DOCUMENT SEGMENT START
2.  Health care has a dysfunctional eco-system that is anything but patient centric.  There is little to no incentive for companies and the government to collaborate and deliver holistic patient experiences.  HBR published a remarkable spotlight in their April 2010 on Fixing Health Care.  “An estimated 50% of health care spending goes toward unnecessary bureaucracy, duplicate tests, and other waste.”

3.  Patient privacy and other regulatory challenges are also obstacles for the first two barriers.   The industry has been slow to develop innovative solutions around these challenges but companies like patientlikeme.com are finally starting to make headway.

My main concern with the 42% statistic is that it implies that health care is leading other industries in providing good experiences which I would challenge.  However, I would agree that many smart health care companies are recognizing the need to make patient experience a priority and patients are beginning to demand this as well.  I believe it is the industry with the biggest challenges and biggest opportunities to transform customer experience.

What are your thoughts on this?

Related posts:

  1. Health Care Megatrends
  2. Customer Experience Megatrends – Very Promising
  3. ClienteerHub for Customer Experience Social Learning!
  4. The #1 Hurdle for Customer Experience Initiatives
  5. Why am I so Passionate About Customer Experience?
Posted in: Blog Homepage Featured on August 8th by dawnamaclean


7 Comments

  • Comment by Keith Morgan — August 9, 2010 @ 6:36 am

    A shot in the dark, but wouldn’t the quote/stats make a lot more sense if we took the word “customers” in this context as the followings:
    – Pharmaceuticals organizations
    – Educational institutes and researchers
    – Governments
    – Administrations

    and not the patients?

  • Comment by dawnamaclean — August 9, 2010 @ 8:28 am

    Are you suggesting we view pharmaceutical organizations as well as the others you have listed as the customers? If so, that seems like a very small subset of the health care industry. The drug manufacturers that I know would probably challenge the suggestion that their vendors understand customer experience, those that do are few and far between. Thanks Keith, did I misunderstand your suggestion?

  • Comment by Keith Morgan — August 9, 2010 @ 11:37 am

    Thanks Dawna, I believe you have the gist of what I meant but I get a feeling that we differ on some fundamentals. Give me your definition of “customer” and I’ll prove to you that patients are not at all customers of Health Care industry. Then on the same definition, I can derive every single one of the ones I mentioned above to be one.
DOCUMENT SEGMENT END
PARTS OF THE EXERCISE
1. Summarize the blog post on health care customer experience in two sentences.
2. Carry on the blog post on health care customer experience, starting right after its final sentence.
EXTRACTED RECORDS START
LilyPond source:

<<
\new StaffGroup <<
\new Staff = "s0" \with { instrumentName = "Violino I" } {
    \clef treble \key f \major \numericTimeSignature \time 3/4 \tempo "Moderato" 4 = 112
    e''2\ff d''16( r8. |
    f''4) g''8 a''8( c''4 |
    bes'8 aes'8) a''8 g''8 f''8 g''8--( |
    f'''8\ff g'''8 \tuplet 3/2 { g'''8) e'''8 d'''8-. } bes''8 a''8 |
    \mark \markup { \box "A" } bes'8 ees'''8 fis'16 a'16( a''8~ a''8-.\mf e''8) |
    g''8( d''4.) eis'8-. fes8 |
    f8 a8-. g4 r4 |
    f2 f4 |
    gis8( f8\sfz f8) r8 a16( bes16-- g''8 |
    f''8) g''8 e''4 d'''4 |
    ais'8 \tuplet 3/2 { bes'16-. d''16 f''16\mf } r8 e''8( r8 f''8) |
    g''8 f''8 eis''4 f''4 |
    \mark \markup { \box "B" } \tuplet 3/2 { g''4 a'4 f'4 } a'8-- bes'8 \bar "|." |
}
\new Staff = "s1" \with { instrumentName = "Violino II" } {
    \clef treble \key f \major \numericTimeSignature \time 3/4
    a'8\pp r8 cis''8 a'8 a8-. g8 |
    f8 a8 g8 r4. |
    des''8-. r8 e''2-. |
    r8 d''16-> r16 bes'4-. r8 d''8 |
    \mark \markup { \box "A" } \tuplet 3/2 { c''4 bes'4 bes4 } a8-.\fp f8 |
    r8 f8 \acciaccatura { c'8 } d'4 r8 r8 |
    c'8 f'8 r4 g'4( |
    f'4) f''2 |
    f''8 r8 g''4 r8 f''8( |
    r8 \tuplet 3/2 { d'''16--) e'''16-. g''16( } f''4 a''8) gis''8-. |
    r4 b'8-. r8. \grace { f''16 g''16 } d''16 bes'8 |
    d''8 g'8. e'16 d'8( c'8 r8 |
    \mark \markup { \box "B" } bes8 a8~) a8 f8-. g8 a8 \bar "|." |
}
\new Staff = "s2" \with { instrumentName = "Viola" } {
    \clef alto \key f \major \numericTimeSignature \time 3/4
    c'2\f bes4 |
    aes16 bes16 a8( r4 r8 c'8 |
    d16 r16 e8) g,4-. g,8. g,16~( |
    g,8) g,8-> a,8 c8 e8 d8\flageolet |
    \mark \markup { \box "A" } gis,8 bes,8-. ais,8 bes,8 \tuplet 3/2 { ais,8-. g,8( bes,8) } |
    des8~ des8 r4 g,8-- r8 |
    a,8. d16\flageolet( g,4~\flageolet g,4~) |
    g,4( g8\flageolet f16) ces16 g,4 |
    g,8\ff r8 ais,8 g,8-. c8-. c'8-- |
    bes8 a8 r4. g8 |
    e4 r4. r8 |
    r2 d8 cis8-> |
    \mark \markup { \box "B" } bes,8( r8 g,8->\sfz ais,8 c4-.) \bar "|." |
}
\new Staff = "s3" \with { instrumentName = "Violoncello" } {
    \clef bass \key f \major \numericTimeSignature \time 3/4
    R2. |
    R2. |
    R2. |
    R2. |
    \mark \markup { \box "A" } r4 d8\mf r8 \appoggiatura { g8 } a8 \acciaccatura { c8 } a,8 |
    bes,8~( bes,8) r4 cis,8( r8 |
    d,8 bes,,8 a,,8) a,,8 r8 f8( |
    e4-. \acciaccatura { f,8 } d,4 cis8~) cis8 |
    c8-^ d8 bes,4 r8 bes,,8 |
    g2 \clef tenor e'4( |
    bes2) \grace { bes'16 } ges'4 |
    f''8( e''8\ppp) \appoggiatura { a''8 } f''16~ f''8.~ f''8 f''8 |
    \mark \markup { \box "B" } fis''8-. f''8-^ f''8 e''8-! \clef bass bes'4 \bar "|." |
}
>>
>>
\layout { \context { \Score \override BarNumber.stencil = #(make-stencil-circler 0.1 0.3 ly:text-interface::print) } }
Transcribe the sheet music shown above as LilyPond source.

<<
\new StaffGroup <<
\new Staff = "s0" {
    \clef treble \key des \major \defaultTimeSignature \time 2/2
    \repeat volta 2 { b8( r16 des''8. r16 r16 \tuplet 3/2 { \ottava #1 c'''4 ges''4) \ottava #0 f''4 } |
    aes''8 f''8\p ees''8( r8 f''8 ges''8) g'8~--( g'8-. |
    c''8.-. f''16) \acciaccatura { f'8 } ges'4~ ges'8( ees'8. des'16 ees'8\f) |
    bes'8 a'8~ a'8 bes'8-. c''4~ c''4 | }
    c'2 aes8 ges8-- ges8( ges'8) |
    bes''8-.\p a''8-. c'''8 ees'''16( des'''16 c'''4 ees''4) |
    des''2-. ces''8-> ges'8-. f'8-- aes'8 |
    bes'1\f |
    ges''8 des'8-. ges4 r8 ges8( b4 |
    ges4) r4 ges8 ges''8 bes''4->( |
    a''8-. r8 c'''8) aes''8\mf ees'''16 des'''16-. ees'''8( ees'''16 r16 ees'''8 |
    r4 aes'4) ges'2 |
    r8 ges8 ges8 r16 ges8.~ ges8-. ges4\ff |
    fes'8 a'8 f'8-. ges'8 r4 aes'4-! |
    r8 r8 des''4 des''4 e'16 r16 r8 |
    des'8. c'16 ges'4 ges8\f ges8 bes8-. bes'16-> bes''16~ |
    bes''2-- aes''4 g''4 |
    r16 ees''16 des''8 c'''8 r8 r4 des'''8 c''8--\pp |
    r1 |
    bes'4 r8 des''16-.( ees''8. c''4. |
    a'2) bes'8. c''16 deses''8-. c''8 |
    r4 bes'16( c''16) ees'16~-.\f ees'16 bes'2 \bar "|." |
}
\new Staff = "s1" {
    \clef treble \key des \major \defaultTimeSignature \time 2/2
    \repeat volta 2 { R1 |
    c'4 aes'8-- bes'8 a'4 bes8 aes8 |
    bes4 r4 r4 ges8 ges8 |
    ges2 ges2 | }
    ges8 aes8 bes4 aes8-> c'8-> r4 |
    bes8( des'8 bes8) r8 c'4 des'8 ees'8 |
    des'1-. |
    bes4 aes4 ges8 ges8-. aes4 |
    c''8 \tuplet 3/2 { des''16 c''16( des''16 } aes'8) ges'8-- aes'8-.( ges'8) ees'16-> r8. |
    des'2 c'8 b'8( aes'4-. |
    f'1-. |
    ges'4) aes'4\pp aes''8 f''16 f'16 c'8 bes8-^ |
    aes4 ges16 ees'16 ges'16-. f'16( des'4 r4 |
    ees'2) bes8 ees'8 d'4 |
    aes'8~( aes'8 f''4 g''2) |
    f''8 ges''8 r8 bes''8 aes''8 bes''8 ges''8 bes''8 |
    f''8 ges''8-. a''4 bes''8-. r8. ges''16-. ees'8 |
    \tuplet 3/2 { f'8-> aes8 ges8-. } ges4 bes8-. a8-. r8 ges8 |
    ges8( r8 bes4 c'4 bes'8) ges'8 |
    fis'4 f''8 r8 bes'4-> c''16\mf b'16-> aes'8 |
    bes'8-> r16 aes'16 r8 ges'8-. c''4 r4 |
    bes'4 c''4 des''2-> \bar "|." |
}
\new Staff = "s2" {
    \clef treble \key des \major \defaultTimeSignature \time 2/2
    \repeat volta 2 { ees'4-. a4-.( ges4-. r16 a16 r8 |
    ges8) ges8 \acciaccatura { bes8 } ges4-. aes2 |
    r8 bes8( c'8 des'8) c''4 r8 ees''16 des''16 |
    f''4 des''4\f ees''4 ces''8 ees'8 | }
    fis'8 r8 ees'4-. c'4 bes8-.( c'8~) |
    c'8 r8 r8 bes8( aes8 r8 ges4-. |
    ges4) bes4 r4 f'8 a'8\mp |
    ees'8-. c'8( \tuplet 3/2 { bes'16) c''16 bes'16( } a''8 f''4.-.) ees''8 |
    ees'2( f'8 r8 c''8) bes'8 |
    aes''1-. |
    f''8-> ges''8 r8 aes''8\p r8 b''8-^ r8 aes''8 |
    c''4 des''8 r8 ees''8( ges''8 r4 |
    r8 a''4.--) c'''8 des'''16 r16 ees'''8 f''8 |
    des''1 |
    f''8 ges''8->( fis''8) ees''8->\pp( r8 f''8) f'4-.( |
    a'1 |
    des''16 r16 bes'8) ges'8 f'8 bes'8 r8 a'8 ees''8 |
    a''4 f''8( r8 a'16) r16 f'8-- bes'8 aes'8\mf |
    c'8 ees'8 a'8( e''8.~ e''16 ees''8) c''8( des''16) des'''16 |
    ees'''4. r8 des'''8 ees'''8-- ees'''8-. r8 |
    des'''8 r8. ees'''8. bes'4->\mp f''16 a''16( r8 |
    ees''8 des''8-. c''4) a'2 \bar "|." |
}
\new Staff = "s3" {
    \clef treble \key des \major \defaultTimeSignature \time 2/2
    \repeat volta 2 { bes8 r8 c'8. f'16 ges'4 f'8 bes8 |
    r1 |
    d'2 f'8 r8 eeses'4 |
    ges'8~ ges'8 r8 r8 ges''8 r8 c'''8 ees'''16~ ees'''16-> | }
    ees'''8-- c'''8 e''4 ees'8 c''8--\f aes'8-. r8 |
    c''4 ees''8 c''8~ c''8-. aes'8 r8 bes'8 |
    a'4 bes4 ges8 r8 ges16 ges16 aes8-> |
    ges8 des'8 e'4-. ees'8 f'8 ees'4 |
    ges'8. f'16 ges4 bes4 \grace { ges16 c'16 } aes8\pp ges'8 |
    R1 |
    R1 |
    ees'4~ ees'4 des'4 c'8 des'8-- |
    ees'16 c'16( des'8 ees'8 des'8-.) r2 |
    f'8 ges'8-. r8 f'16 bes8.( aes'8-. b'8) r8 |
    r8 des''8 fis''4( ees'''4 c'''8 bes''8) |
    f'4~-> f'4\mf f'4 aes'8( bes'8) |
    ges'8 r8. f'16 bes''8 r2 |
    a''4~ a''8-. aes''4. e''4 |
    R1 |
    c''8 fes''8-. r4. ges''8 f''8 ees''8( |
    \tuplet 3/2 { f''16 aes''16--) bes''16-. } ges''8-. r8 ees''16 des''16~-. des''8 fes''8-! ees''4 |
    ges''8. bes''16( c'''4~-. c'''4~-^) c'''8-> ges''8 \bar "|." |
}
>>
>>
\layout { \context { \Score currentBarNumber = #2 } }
EXTRACTED RECORDS END
WRITTEN RESPONSES
1. The post argues that health care has a dysfunctional eco-system with little incentive for companies and the government to collaborate, cites an HBR estimate that 50% of health care spending goes to unnecessary bureaucracy, duplicate tests and other waste, and names patient privacy and other regulatory challenges as further obstacles. The author challenges the idea that the 42% statistic shows health care leading other industries in good experiences, and in the comments Keith Morgan argues that patients are not customers of the health care industry while groups such as pharmaceutical organizations, governments and administrations are.

2.
  • Comment by dawnamaclean — August 9, 2010 @ 2:04 pm

    There are many flavours of customers, I do not disagree that the ones you have listed are customers, in fact drug manufacturers were my customers in my previous role which was in health care. However I do think patients are customers, in fact what is the purpose of health care without patients? My definition of a customer is simple, an entity that receives or consumes goods or services. I always welcome a fresh point of view, please share more on your perspective . Thanks!

  • Comment by Linda Ireland — August 9, 2010 @ 7:42 pm

    Dawna – I am so glad we’ve connected over a provocative stat!

    You might find find comfort in the context for this stat: Yes, health care made up 42% of the leaders who say their organizations act on their understanding of customer experience every day.

    The kicker is that those who ACT on customer experience everyday were only 35% of the total leaders who professed an understanding of the concept. And health care was a small portion of THIS group.

    SO! Health care leaders are a small portion of those who profess an understanding of customer experience across the organization – completely consistent with your thinking. It’s among those who ACT that we see health care show up.

    Let’s say hurrah for the committed few! LCI

  • Comment by dawnamaclean — August 9, 2010 @ 7:53 pm

    Linda, thanks so much for providing this context. And I 2nd your hurrah and celebrate the few that get it and are acting on it.

    Keep those stats coming, we love to follow them! Cheers.